INSTRUÇÕES DO EXERCÍCIO:
1. Diga se cada afirmação a seguir concorda com o texto sobre fraudes eleitorais, respondendo sim ou não e citando literalmente as palavras do texto que decidem a questão: (a) Em 1990, o TRE alagoano encontrou irregularidades em 117 urnas de Maceió. (b) Renan Calheiros venceu a disputa pelo governo de Alagoas naquela eleição. (c) A varredura da PF nas superintendências encontrou casos de fraude com as urnas eletrônicas.
2. Retome o texto sobre fraudes eleitorais e prossiga a partir da última frase apresentada.

TEXTO FORNECIDO:
■ ■ ■ ■ ■
Dois anos depois da eleição de 1994, o País experimentou pela primeira vez as urnas eletrônicas, que nunca registraram esquemas fraudulentos. Como mostrou o Estadão, uma “varredura” da PF em todas as superintendências nos Estados não identificou nenhum caso.

“O episódio no Rio acabou acelerando o processo, que estava em experimento, de implantação da urna eletrônica”, aponta Molina. “Imprimir o voto hoje, mesmo com a urna eletrônica, facilitaria o controle por parte dos sujeitos nas zonas de milícia. Vai mandar algum mesário infiltrado para ver se o cara votou ou não votou nele. A urna (eletrônica) pode ser auditada pelos sistemas tradicionais e eletrônicos do TSE. E nunca houve evidência clara ou concreta de ter havido fraude. Defender isso é totalmente despropositado e serve aos interesses golpistas do Bolsonaro.”

Fraude em Alagoas em 90 levou segundo turno para janeiro de 91
Em 1990, em Alagoas, a eleição teve votos em papel anulados também por fraudes. O TRE alagoano detectou irregularidades em 117 urnas de Maceió, além dos municípios de Campo Grande, Girau do Ponciano, Batalha, Jacaré dos Homens e Belo Monte, por exemplo. No Estado com história de violência política e disputas eleitorais resolvidas à bala, as fraudes naquele ano funcionaram de diferentes formas.

Em alguns casos, na capital alagoana, como ocorreria no Rio quatro anos depois, votos brancos e nulos eram convertidos em votos válidos, Também houve o chamado mapismo, a adulteração de boletins de apuração. Já no interior, houve registros de urnas que chegaram aos locais de votação com cédulas já preenchidas – e com caligrafias parecidíssimas. Houve juízes afastados, compras de voto com cestas básicas e a identificação de títulos de eleitor falsos.

Naquela eleição, cujo segundo turno só foi ocorreu em janeiro do ano seguinte – por causa das fraudes -, o hoje senador e relator da CPI da Covid, Renan Calheiros (MDB-AL), perdeu a disputa pelo governo estadual para Geraldo Bulhões (PSC). Extremamente acirrado e com xingamentos mútuos, o processo eleitoral envolveu discussões sobre o presidente (carioca, mas com carreira política em Alagoas) Fernando Collor. Àquela altura, o mandatário era aliado de Bulhões e já estava rompido com Renan, apesar de o atual senador ser então do mesmo partido dele, o extinto PRN.
■ ■ ■ ■ ■
MATERIAL FORNECIDO:
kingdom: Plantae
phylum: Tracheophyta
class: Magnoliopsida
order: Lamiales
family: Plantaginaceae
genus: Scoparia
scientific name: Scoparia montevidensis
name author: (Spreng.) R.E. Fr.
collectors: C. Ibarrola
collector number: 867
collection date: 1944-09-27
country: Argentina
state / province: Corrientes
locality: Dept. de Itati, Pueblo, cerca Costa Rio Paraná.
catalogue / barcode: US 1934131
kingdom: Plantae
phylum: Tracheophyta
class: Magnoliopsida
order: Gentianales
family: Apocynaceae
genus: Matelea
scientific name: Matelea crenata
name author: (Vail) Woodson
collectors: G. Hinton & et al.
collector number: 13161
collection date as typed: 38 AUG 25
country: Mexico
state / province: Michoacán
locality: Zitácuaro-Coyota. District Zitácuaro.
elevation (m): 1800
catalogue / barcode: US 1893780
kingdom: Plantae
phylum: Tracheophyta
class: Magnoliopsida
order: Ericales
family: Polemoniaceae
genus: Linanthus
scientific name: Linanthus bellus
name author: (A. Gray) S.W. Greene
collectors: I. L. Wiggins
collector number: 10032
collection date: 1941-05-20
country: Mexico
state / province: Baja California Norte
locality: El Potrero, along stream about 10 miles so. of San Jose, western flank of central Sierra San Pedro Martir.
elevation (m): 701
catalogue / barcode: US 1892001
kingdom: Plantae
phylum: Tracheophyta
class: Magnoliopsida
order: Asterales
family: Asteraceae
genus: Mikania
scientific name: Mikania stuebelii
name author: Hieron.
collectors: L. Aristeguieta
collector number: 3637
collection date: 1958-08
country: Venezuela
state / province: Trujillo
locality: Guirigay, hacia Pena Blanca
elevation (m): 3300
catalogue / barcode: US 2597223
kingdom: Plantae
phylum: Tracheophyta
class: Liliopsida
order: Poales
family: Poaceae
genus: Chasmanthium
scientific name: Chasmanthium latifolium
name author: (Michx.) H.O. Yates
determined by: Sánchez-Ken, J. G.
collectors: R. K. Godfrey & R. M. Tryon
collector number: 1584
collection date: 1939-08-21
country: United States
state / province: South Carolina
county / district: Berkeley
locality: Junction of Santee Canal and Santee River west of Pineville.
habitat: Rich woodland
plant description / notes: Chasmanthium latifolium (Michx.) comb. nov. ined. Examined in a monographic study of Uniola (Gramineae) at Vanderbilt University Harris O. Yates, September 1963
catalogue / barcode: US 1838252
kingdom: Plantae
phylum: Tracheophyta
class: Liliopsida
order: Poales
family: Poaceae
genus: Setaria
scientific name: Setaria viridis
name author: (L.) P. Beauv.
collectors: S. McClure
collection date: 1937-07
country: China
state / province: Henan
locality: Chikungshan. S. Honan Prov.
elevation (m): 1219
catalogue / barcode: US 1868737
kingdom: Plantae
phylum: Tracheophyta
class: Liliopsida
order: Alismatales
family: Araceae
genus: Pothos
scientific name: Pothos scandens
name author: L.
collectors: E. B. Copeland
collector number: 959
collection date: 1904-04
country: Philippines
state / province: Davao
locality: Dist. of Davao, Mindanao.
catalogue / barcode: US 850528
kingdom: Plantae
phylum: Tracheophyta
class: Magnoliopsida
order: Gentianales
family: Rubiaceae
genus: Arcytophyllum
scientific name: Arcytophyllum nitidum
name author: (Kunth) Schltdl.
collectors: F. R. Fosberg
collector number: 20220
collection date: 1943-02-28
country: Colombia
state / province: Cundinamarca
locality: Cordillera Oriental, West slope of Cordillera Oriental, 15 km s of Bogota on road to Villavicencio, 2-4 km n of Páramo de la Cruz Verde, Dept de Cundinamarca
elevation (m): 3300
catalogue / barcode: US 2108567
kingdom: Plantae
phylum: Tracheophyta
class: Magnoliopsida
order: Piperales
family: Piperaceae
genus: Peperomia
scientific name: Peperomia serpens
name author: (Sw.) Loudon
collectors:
■ ■ ■ ■ ■
RESPOSTAS ESCRITAS:
1.
(a) Sim: "O TRE alagoano detectou irregularidades em 117 urnas de Maceió".
(b) Não: "Renan Calheiros (MDB-AL), perdeu a disputa pelo governo estadual para Geraldo Bulhões (PSC)".
(c) Não: "uma “varredura” da PF em todas as superintendências nos Estados não identificou nenhum caso".

2.
Na República Velha, votação até em casa de candidato
Muito antes dos casos registrados na Nova República, as eleições no País já mantinham uma longa tradição de fraudes. E elas vinham desde a Primeira República, de 1889 a 1930. Organizador de um livro recém-lançado em parceria com o TSE, o cientista político Paolo Ricci, professor da USP, conta que pesquisadores vêm classificando como fraudulentas algumas posturas em voga naquele período, dentro e fora do Brasil.

“Era comum, para governo e oposição, alistar pessoas falecidas, fazer as mesas eleitorais (que eram incumbidas de organizar as seções eleitorais e, por lei, cantavam os votos logo após o fechamento das urnas), forjar atas de seções fraudulentas”, diz. O livro As Eleições na Primeira República está disponível de modo gratuito na internet.

Ricci evoca um caso emblemático que ocorreu no Piauí, em 1915. Um coronel candidato realizou a eleição dentro da própria casa. Um político opositor criticou a iniciativa em discurso que está registrado nos anais da Câmara dos Deputados.

“Seja-me lícito, porém, perguntar: que valor pode merecer uma eleição realizada sob o teto do próprio candidato, no remanso discreto de sua casa, da casa de seus irmãos, cunhados e empregados, subalternos?”, afirma. “Só se teve em vista montar dentro da própria casa a máquina romba da fraude, sem respeito à lei, sem decoro à moralidade das urnas.”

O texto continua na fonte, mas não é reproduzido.